La pression exercée par le PS sur Athènes pour imposer des coupes draconiennes expose la banqueroute de la politique de Syriza. En tant que représentant des classes moyennes aisées et de sections de la classe capitaliste, Syriza ne voulait même pas considérer une large mobilisation de la classe ouvrière contre l'austérité. Ayant gagné l'élection en promettant de mettre fin à l'austérité, Syriza voulait exploiter les divisions entre les principales puissances européennes pour forcer une modification des politiques d'austérité voulues par l'Allemagne. 

Syriza espérait que des pays de la zone euro, dont la France et l'Italie, impulseraient une politique monétaire inflationniste « d'assouplissement quantitatif » comme celle de la banque centrale américaine. Une telle politique de la part de la BCE aurait servi à renflouer les banques et fourni davantage d'argent à Syriza pour ses manœuvres politiques, comme l'avait fait le plan de sauvetage adopté par l'administration Obama. En l'occurence, les gouvernements français et italien n'ont offert aucun soutien public à Syriza, qui a bientôt capitulé aux mesures d'austérité voulues par Berlin. 

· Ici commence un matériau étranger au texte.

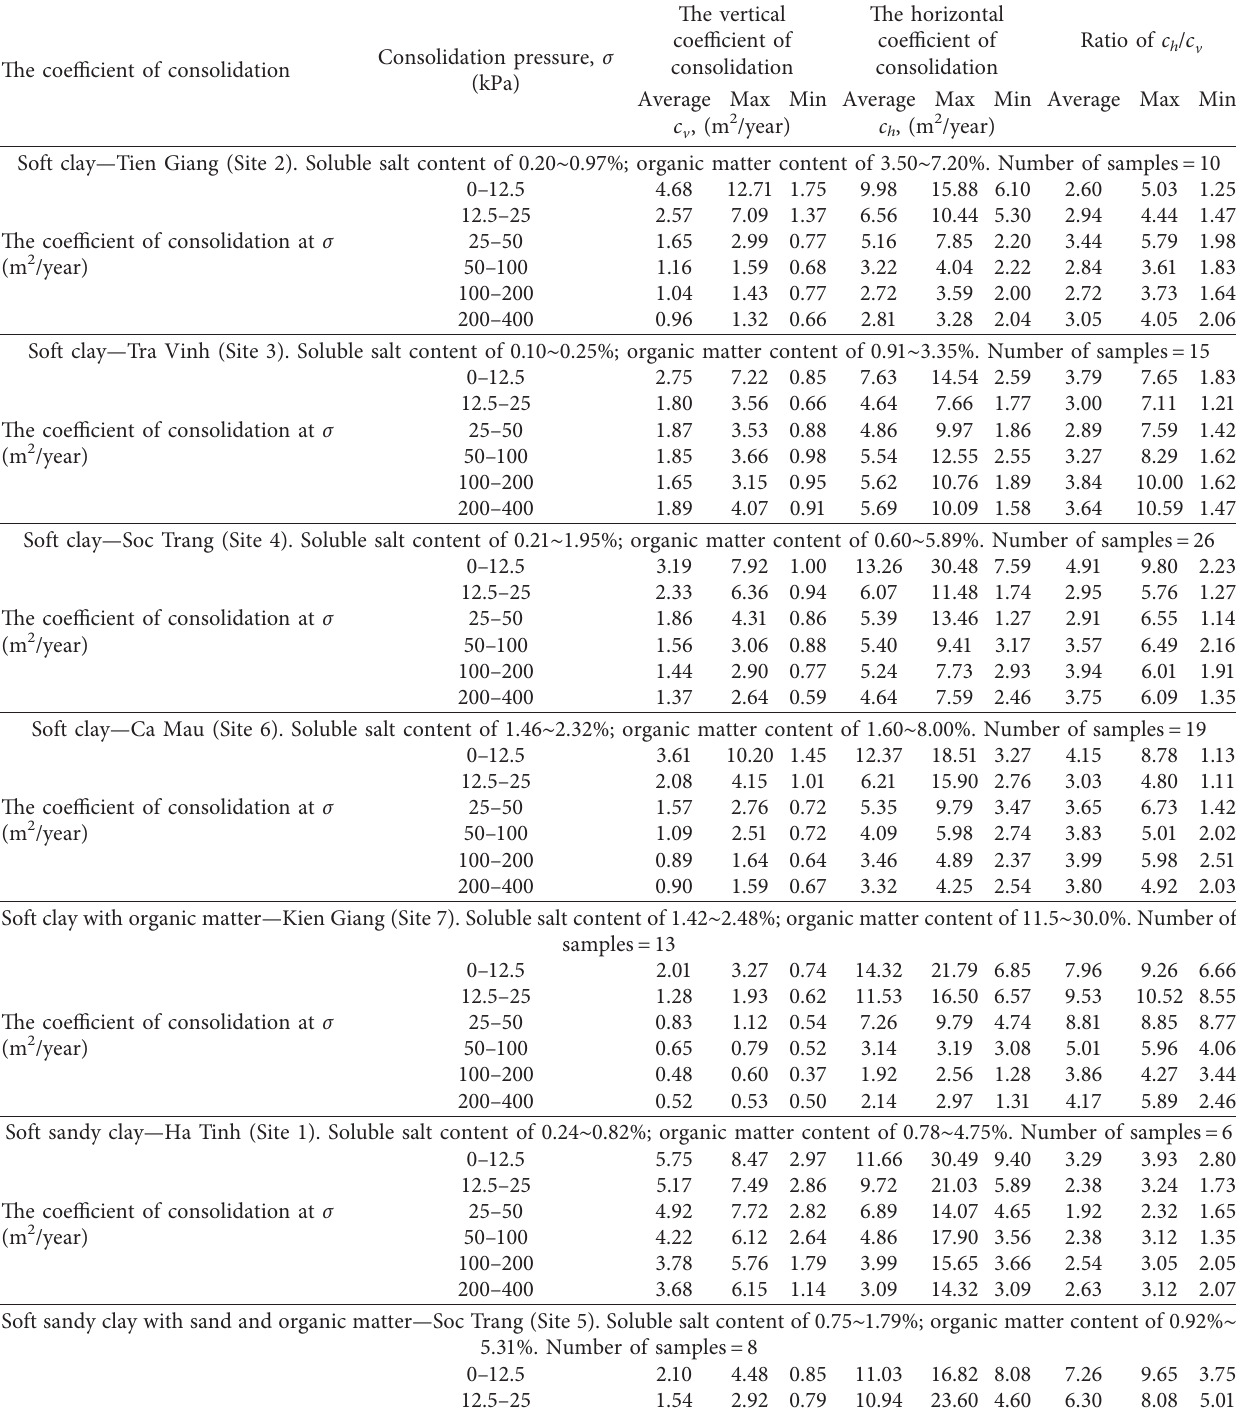
Table 2: The consolidation properties of soft soil at different sites in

A présent que Paris et Rome s'alignent sur Berlin et insistent pour que Syriza attaque plus fermement la classe ouvrière, la faillite de la perspective d'une alliance grecque avec les bourgeoisies française et italiennes est patente. 

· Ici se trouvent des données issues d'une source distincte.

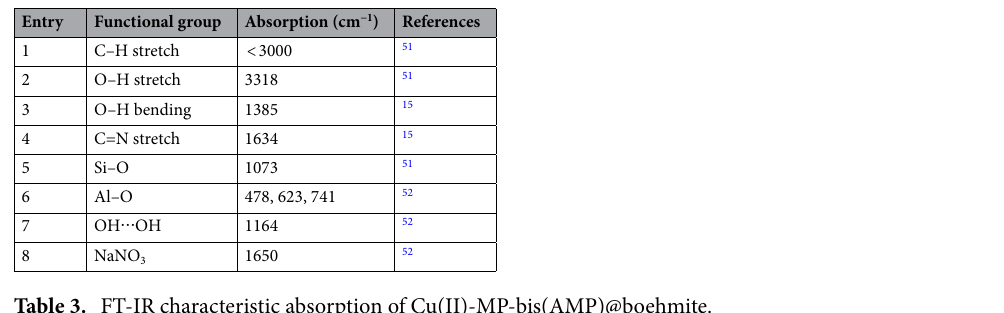
Table 3. FT-IR characteristic absorption of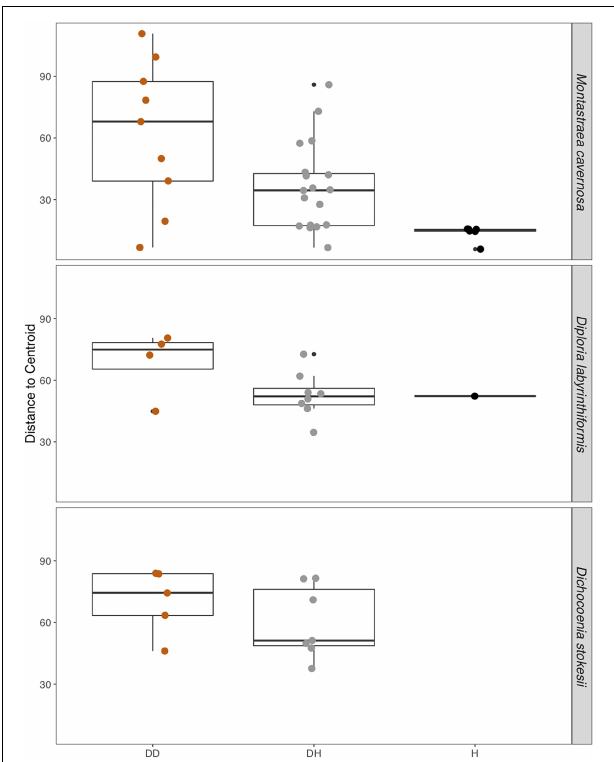
FIGURE 4 | The dispersion of beta diversity shown as the distance to the centroid in microbial communities from disease lesions (DD), apparently healthy tissue on diseased corals (DH), and apparently healthy neighboring corals with no signs of disease (H) in Montastraea cavernosa , Diploria labyrinthiformis , and Dichocoenia stokesii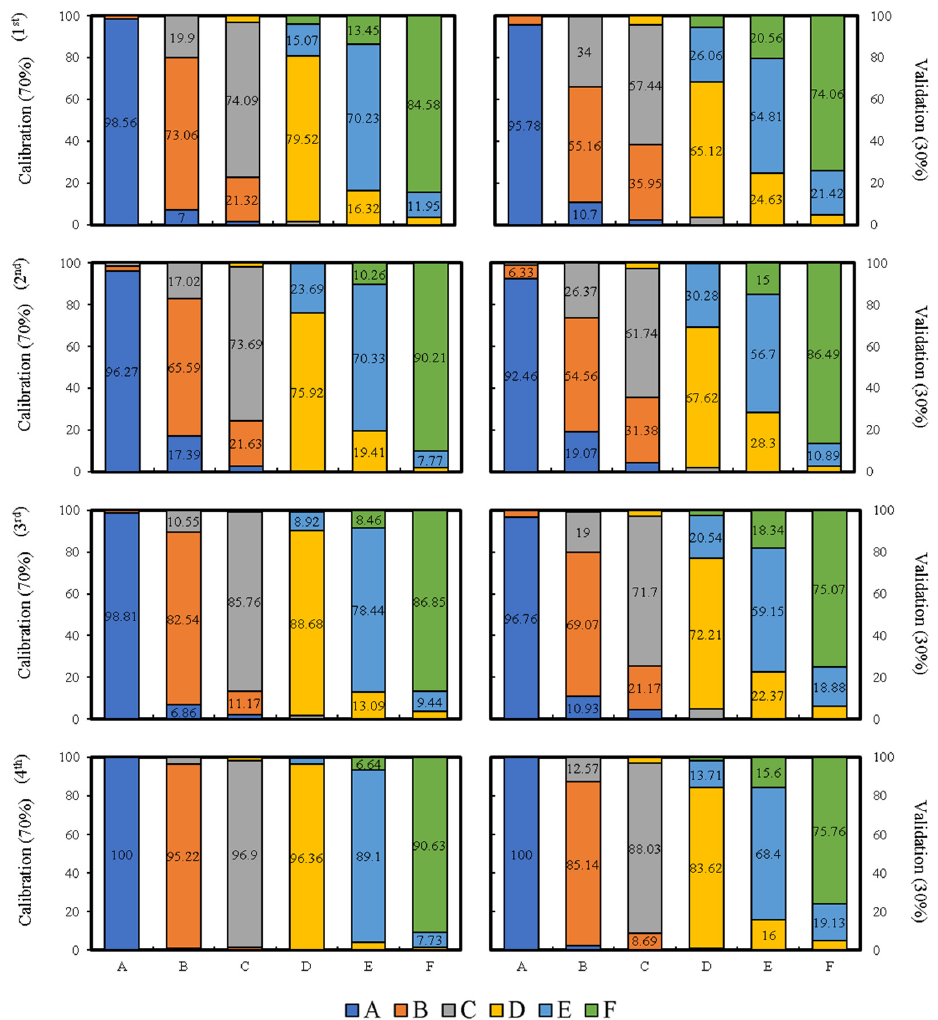
Figure 4. Accuracy of the discriminant models for calibration and validation of the four soil assessments (1st = first assessment; 2nd = second assessment; 3rd = third assessment; 4th = fourth assessment) of six different layers (A = 0.00–0.05 m, B = 0.05–0.10 m, C = 0.10–0.20 m, D = 0.20–0.30 m, E = 0.30–0.40 m, F = 0.40–0.60 m).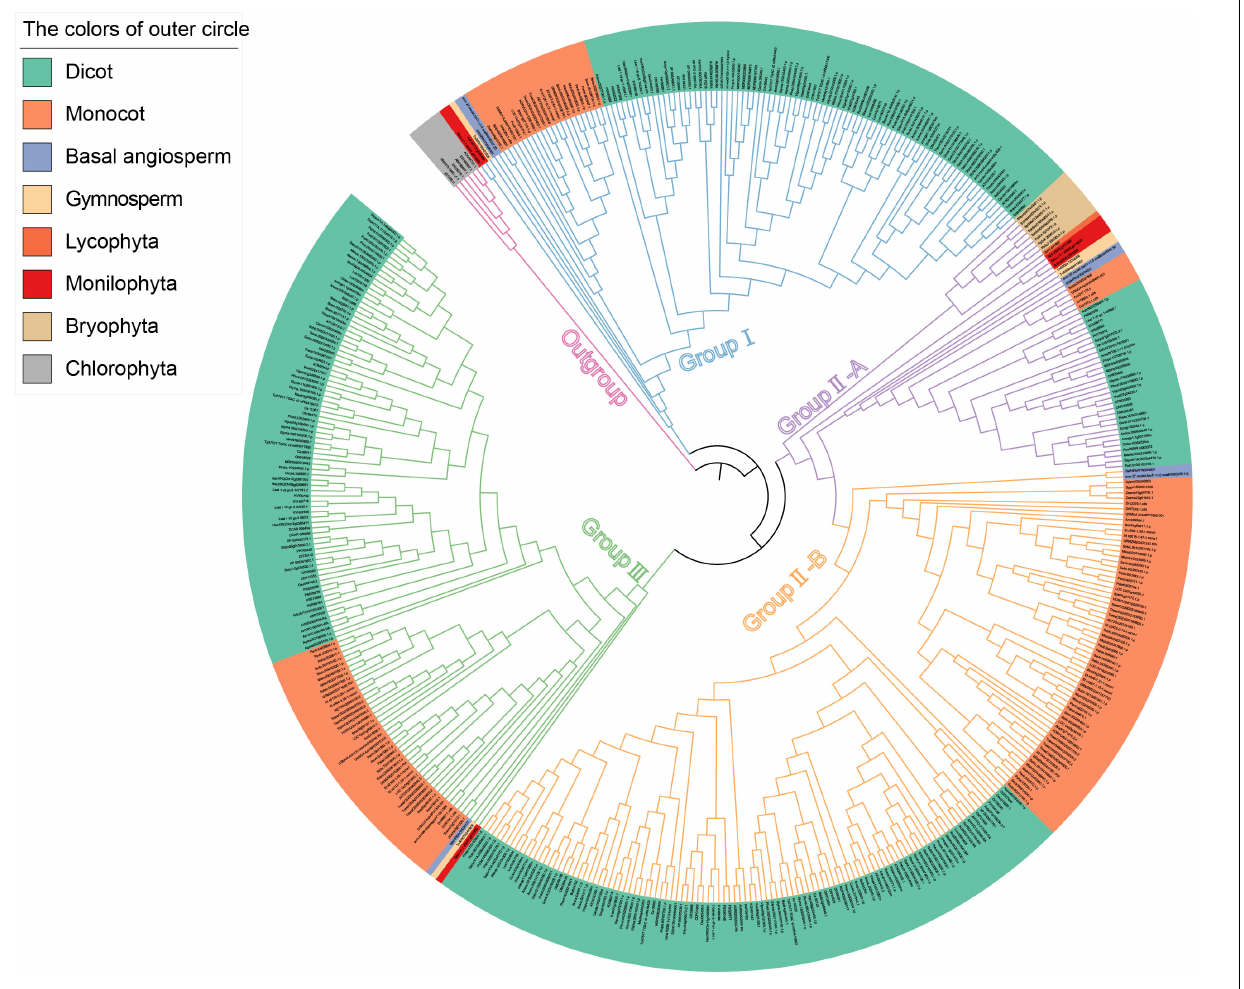
FIGURE 2 | Phylogenetic tree based on the identified CAMTAs. The different colors of the clades represent different groups. The background colors of the outer circle represent different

Hollande et Renzi n'ont avancé aucune critique des politiques d'austérité imposées à la Grèce. Ils n'ont même pas affiché la posture de solidarité adoptée par le chancellier autrichien, Werner Faymann, qui a déclaré cyniquement qu'il « se tenait du côté du peuple grec », tout en insistant pour qu'Athènes respecte ses engagements auprès de l'UE dans le cadre du programme d'austérité actuel. 

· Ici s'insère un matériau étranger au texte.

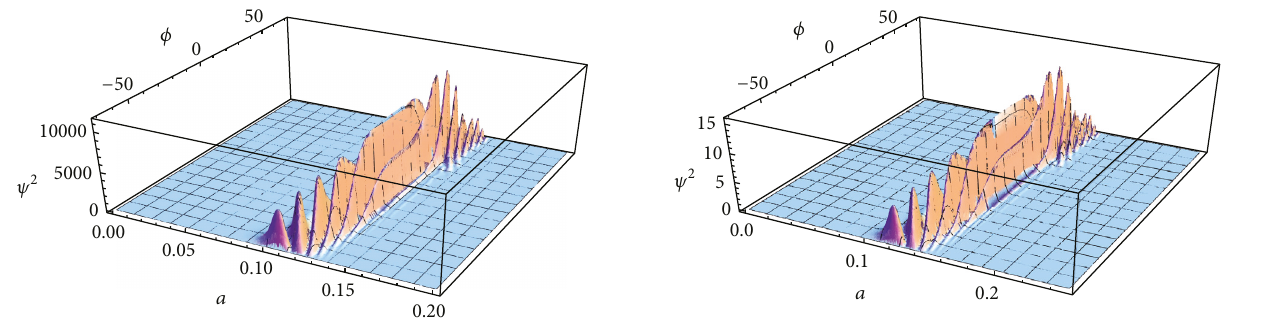
Figure 4: Numerical profile of 𝜓(𝑎,𝜙) with initial conditions: Figure 3: Numerical profile of 𝜓(𝑎,𝜙) with initial conditions: 𝜓(0,𝜙) = 0 and 𝜓(𝑎,𝜙 ) = 𝑓(𝑎) , where 𝜙 0 0 defines half the width 𝜓(0,𝜙) = 0 and 𝜓(𝑎,𝜙 ) = 𝑓(𝑎) , where 𝜙 0 0 defines half the width of our solution domain over 𝜙 . Here, we have set ℏ = 1 , 𝛽 = −100 , of our solution domain over 𝜙 . Here, we have set ℏ = 1 , 𝛽 = −200 , and 𝑘 = 0 and 𝑘 = 0 .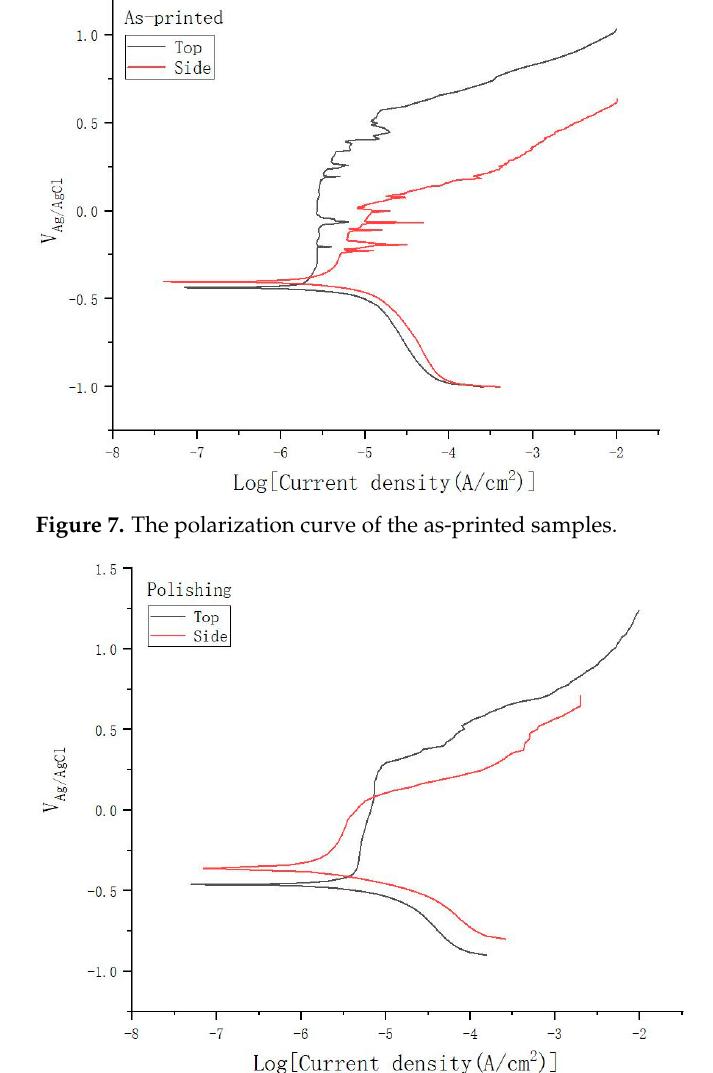
Table 7. The average and standard deviation of 𝐸 (cid:3043) values for samples.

En visite à Athènes mercredi dernier, Faymann a dit: « Je sais qu’il y avait plusieurs propositions, y compris des institutions, que je trouve incompréhensibles. ... Le chômage est elevé, 30 à 40 pour cent n'ont pas de couverture médicale, et puis on augmente la TVA sur les médicaments. Les gens dans une situation difficile ne peuvent pas le comprendre ». 

Derrière le silence relatif du gouvernemet PS sur la crise grecque, c'est-à-dire sa réticence à afficher même une posture d'opposition à l'austérité dictée par Berlin et à ouvertement déclarer son soutien à l'austérité, il y a sa crainte d'une explosion sociale dans la classe ouvrière. 

Hollande s'est fait élire en 2012 avec des promesses électorales frauduleuses dont la renégociation du pacte fiscal européen auquel il allait rajouter un volet pour la croissance, malgré les critiques de Berlin. En même temps, Hollande avait signalé aux milieux dirigeants qu'il comptait attaquer rapidement les travailleurs et rétablir la compétitivité des entreprises françaises sur les marchés mondiaux. Peu après son élection, il a abandonné la renégociation du pacte fiscal pour imposer des mesures d'austérité et libéraliser l'économie afin d’aider les grandes sociétés. 

L'explosion du chômage qui a en résulté a fait de Hollande le président français le plus impopulaire depuis la fin de la Deuxième Guerre mondiale et le régime de Vichy. Un sondage l'année dernière a trouvé que sa politique économique avait un taux d'approbation de 3 pour cent. Cependant, alors qu'il pousse la Grèce à intensifier l'austérité, Hollande prépare la prochaine série d'attaques contre la classe ouvrière française, avec les mesures de libéralisation de la Loi Macron.